Even on that unforgettable February when she was on her death bed, she insisted that we’d remove the rather offensive and imprudent backless patient’s gown. She insisted on looking presentable in case we would have visitors. As always, she didn’t have many visitors. Just my uncle, my brother, my mother and father. But as she began to lose her memory, her family became visita. We became strangers, so she nagged her nurses to dress her in her blusa rosada.

Oftentimes, when sitting in some women’s studies courses as an undergrad, my blood would boil when someone would raise their hand to make a degrading comment about the role of motherhood. I remember the ones wo called themselves “feminists” and claimed to be “liberated”. All usually wearing heavy makeup ad exposing their breasts (to emphasize their freedom). They all liked to say something like, “Domesticity! So oppressive!”   I have never accepted the rejection of motherhood as a feminist ideal. I cannot think of anyone stronger that my mother and grandmother. They both have held the world on their shoulders as wives and mothers.  While I am not a mother yet, I have never felt more empowered in my whole life as I do as a Muslim. And I was never what you’d consider “sheltered”. Gracias a Dios. Al hamd’allah. All Praises be to Allah.

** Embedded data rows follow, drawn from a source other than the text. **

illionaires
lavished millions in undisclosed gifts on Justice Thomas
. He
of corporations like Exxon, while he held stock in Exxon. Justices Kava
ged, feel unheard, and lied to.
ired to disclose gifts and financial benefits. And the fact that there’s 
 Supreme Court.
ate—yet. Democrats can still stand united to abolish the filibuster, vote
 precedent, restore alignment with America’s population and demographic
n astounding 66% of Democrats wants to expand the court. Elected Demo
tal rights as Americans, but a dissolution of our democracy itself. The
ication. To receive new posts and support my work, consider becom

My abuela was a mother. A wife. A seamstress. A cook. She took care of those around her, even stranger, as if they were her children. She took care of her husband in his deathbed; never left his side. She sewed new clothes for her family when there was not the money to buy new ones, because we had to be decente for company. She created feasts every night for dinner. Indeed, she was “domestic” and her “domesticity” stabilized us.